The Snoring Bird
I haven’t been reading as much since we started CMI, so finishing a decent book is half triumph (I found the time to plow through it!), half disappointment (now I need to find time to get traction on another one.)
Last night I finished Bernd Heinrich’s pseudo-memoir, The Snoring Bird actually much more a biography of his father than a memoir. Heinrich occupies about a foot and a half of my bookshelf, since I read his A Year in the Maine Woods shortly after graduating from college. He found his way into science by pursuing his own curiosity and questions, and he’s made his way as a writer, I think, by bringing readers along the same trail of questions (but without, of course, requiring them to follow every single false trail he did when tracking his own answers.)
The Snoring Bird is the story of Heinrich’s father, who was a soldier on the losing end of two World Wars, but also a leading scientist in an obscure niche of biology (the taxonomy of a certain order of parasitic wasps) and a well-known “collector” of specimens for museums when that sort of thing was still done. It also tells the incredible story of the family’s flight from western Poland across Germany ahead of the advancing Red Army, and their eventual emigration to the USA.
On finishing the book, I was motivated to pull out another Heinrich I’ve had on the “to read” pile for a while, The Thermal Warriors.
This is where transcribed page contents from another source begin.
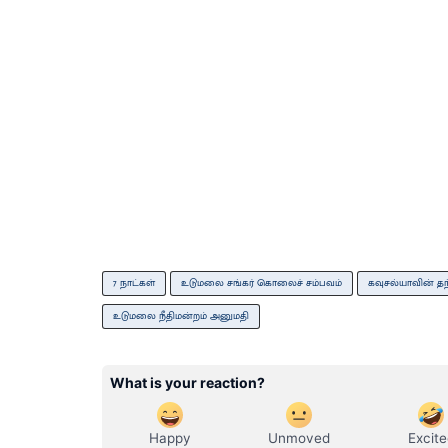
7 நாட்கள்
உடுமலை சங்கர் கொலைச் சம்பவம்
கவுசல்யாவின் தந
உடுமலை நீதிமன்றம் அனுமதி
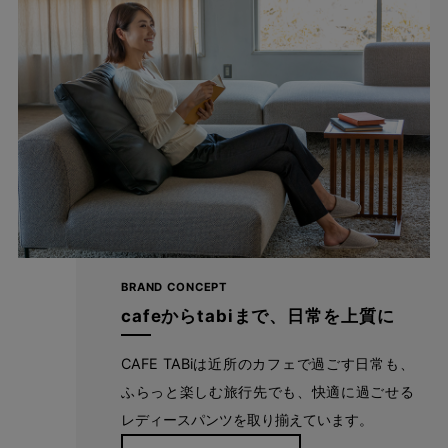
cafeからtabiまで、日常を上質に
BRAND CONCEPT
自分に似合うものを知っている人、年齢を重ねるごとに輝く
cafeからtabiまで、日常を上質に
人に向けて、オンラインショップ「CAFE TABi」は日常・非
日常と分けず、近所のカフェで過ごす日常も、ふらっと楽し
CAFE TABiは近所のカフェで過ごす日常も、
む旅行先でも、快適に過ごすための商品づくりを目指してい
ふらっと楽しむ旅行先でも、快適に過ごせる
ます。
レディースパンツを取り揃えています。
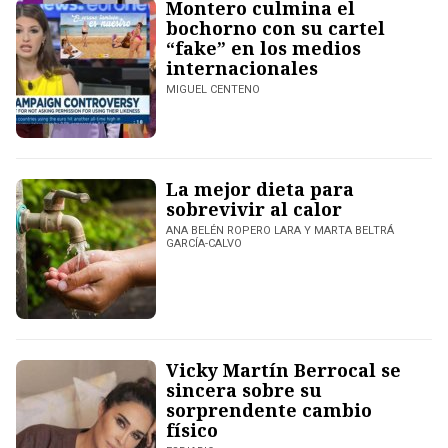
Montero culmina el
bochorno con su cartel
“fake” en los medios
internacionales
MIGUEL CENTENO
La mejor dieta para
sobrevivir al calor
ANA BELÉN ROPERO LARA Y MARTA BELTRÁ
GARCÍA-CALVO
Vicky Martín Berrocal se
sincera sobre su
sorprendente cambio
físico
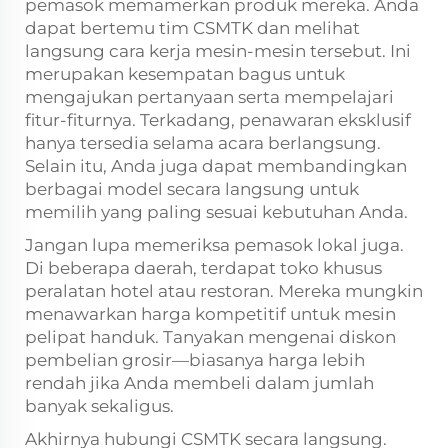
pemasok memamerkan produk mereka. Anda
dapat bertemu tim CSMTK dan melihat
langsung cara kerja mesin-mesin tersebut. Ini
merupakan kesempatan bagus untuk
mengajukan pertanyaan serta mempelajari
fitur-fiturnya. Terkadang, penawaran eksklusif
hanya tersedia selama acara berlangsung.
Selain itu, Anda juga dapat membandingkan
berbagai model secara langsung untuk
memilih yang paling sesuai kebutuhan Anda.
Jangan lupa memeriksa pemasok lokal juga.
Di beberapa daerah, terdapat toko khusus
peralatan hotel atau restoran. Mereka mungkin
menawarkan harga kompetitif untuk mesin
pelipat handuk. Tanyakan mengenai diskon
pembelian grosir—biasanya harga lebih
rendah jika Anda membeli dalam jumlah
banyak sekaligus.
Akhirnya hubungi CSMTK secara langsung.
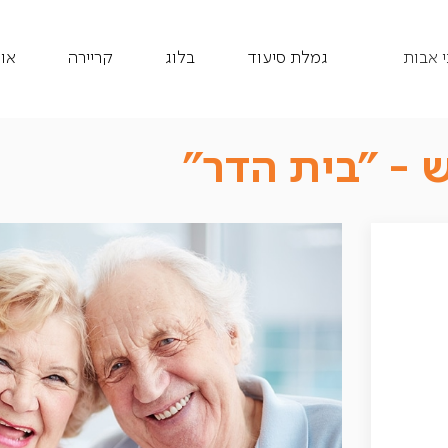
 אבות
גמלת סיעוד
בלוג
קריירה
או
ש - ״בית הדר״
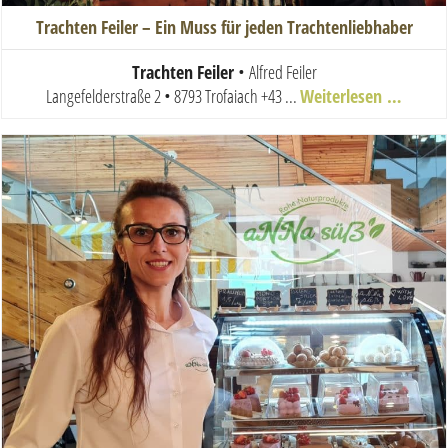
Trachten Feiler – Ein Muss für jeden Trachtenliebhaber
Trachten Feiler
•
Alfred Feiler
Langefelderstraße 2 • 8793 Trofaiach
+43 ...
Weiterlesen …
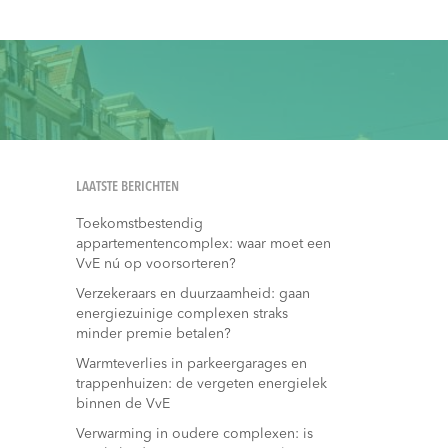
LAATSTE BERICHTEN
Toekomstbestendig
appartementencomplex: waar moet een
VvE nú op voorsorteren?
Verzekeraars en duurzaamheid: gaan
energiezuinige complexen straks
minder premie betalen?
Warmteverlies in parkeergarages en
trappenhuizen: de vergeten energielek
binnen de VvE
Verwarming in oudere complexen: is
This one is a lot closer to Heinrich’s own professional work, including actual equations for the heat generated by a flying insect. (Most of his other books tend to shy away from including equations in the text.) It’s similar to The Snoring Bird in that it introduces a fascinating subject and leads you through it, but different in that the subject is somewhat less personal.
But with the perspective of The Snoring Bird, knowing what led Heinrich into his field and how he found his own way in biology, there’s a new background to his discussion of wasps and bumblebees. His investigation of insect energy economies (and, eventually, raven intelligence, long distance running, and other topics) was part of the tides that bore biology away from his father, who completed his life’s work in relative obscurity, struggling to find peer-reviewed journals which would publish type descriptions of wasp species.